My program is using CSLA 2.1.4
I have a class TaskTimeSpanList Inherits BusinessListBase(Of TaskTimeSpanList, TaskTimeSpan)
When timer form returns new TaskTimeSpanList, I add it's items to the parent object list:
For Each ts As TaskTimeSpan In frm.TimeSpans
SelectedTask.TaskTimeSpans.Add(ts.Clone)
Next
Add method is not overridden in TaskTimeSpanList class.
Mostly it works well, but sometimes a strange thing happens: I can see all the added items in the databound datagridview, but "for each item in me" cycle "ignores" these items. As a consequence the program can neither save new items nor calculate the total length (For each cycle is used in both cases).
Could anyone give me any ideas why and how it may be happening?
When you say "timer form" do you mean some async timer event is being used?
CSLA .NET is not threadsafe - and actually .NET collections aren't threadsafe in general. So if you somehow have an async task modifying a collection from a background thread you should expect all sorts of nasty issues.
No. My program is winforms based. I have one form with a TaskList object that is bound to a datagridview. Once a user selects a task in the datagridview and presses a start timer button, a timer form is shown in a dialog mode. User can start/pause timer (winforms component) many times and all time spans are stored in a TimeSpanList object within timer form. When the timer form is closed, it passes the created TimeSpanList object to the form with TaskList object. Then I need to add all the TimeSpan items from the TimeSpanList returned by timer form to the TimeSpanList stored in the selected Task object.
Dim frm As New F_Timer
frm.ShowDialog()
For Each ts As TaskTimeSpan In frm.TimeSpans
SelectedTask.TaskTimeSpans.Add(ts.Clone)
Next
In that case it is most likely the case that you somehow have two instances of your collection. The one bound to the UI gets the new items, but you have some other instance that doesn't have them, and that's where your foreach loops are running.

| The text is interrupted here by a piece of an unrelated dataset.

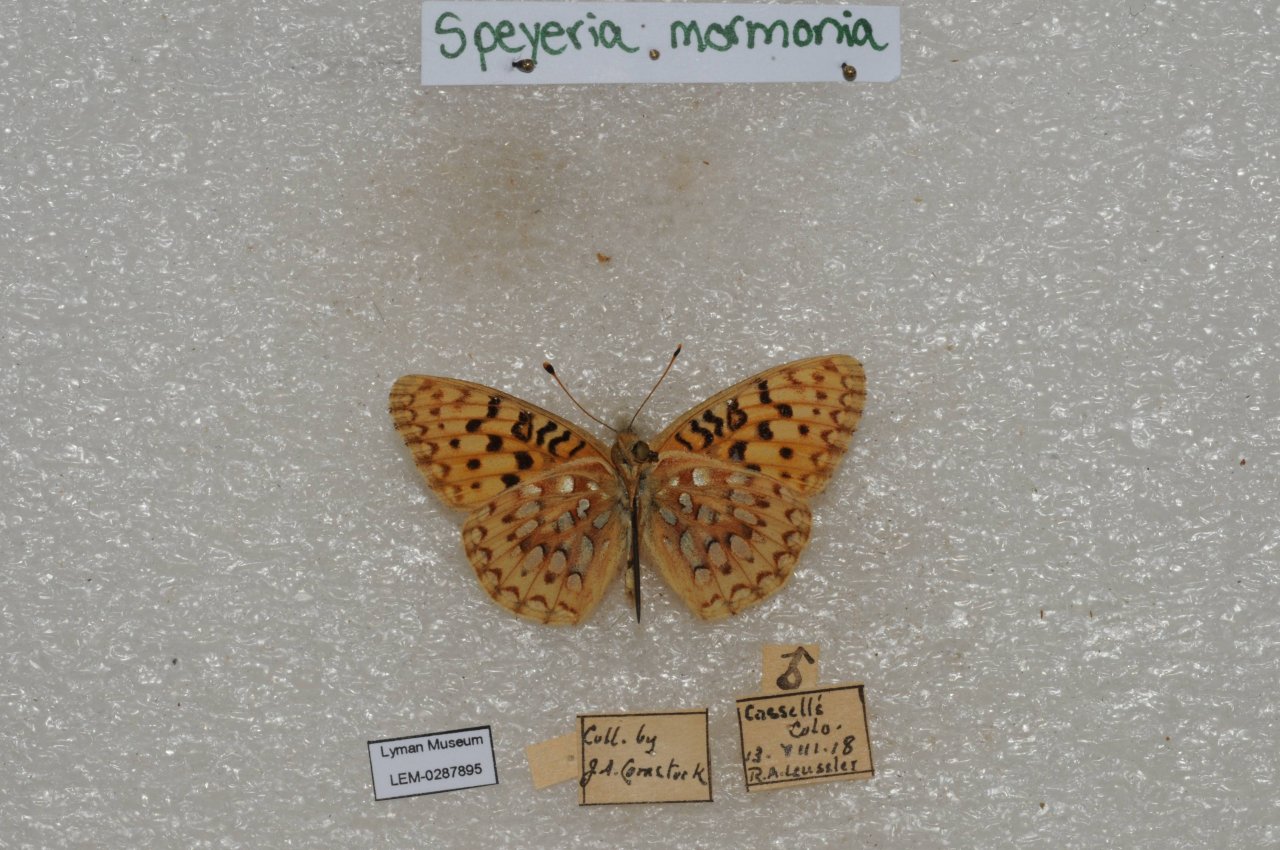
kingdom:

I mean ultimately the items are either in the collection or they aren't right? :)
If you look at a collection and see the items, and then look at a collection and don't see the items, and there's no async stuff involved, the possibilities are limited.
"I mean ultimately the items are either in the collection or they aren't right?"
I thought so, but now I see a situation when items are and are not in the same collection simultaneously :)
Basicaly I'm adding items from one TimeSpanList to another.
In databound datagridview I have an object with the following hierarchy: TaskList -> Task -> TimeSpanList
One Task object per one datagridviewrow. TimeSpanList within Task is not shown in a datagridviewrow, but could be viewed in separate form by selecting task and pressing a show time spans button.
So when I add TimeSpan items, I add them to the TaskList.Task.TimeSpanList. When I look at TaskList.Task.TimeSpanList, I look at the very same list. All items are present. But when I make a breakpoint in subtotal function with for each cycle they are not there anymore. Moreover it only happens sometimes (rarely) and I see no explanation why. It seems random.
My ideas for the moment: maybe children of the first collection does not change their parent (list) when I add them to another list?
Maybe it has something to do with the Clone part in SelectedTask.TaskTimeSpans.Add(ts.Clone)?
BLB is just a subclass of BindingList(Of T). The collection itself isn't a CSLA thing, it is a .NET thing.
In other words, things like the Parent reference are immaterial for the purpose of whether the item is in the collection or not. Either the collection contains the item or it doesn't.
(that's not to say that other things might not break if Parent was wrong - just that basic .NET features like foreach shouldn't be)
If I were in your position, I'd use the debugger to walk through the loop where you add the items to the collection, and watch the collection's Count property go up.
Or put code immediately following the addition of the items to check the Count property and then do a foreach to create your own count and compare them.
Basically confirm that the items were actually added to the collection immediately after you think you added them.
But ultimately the thing is that BLB doesn't manage the list of items - it is the .NET BindingList(Of T) that actually contains the items. BLB might throw exceptions to prevent items from being added, but it won't make them mystically disappear :)
The problem is that this mystical behavior only happens sometimes (randomly?). I cannot reproduce it intentionally. It takes me a day of random playing with the TaskList to encounter that.
P.S. Thanks for a nice framework anyway
This is why my first instinct was to suspect a threading issue, as those are often sporadic.
If you can't reproduce the issue in a test I'm not sure what you can do. In cases like these I try to replicate the problem in a simpler situation, typically using automated testing (nunit, mstest, etc) to make the test running easier.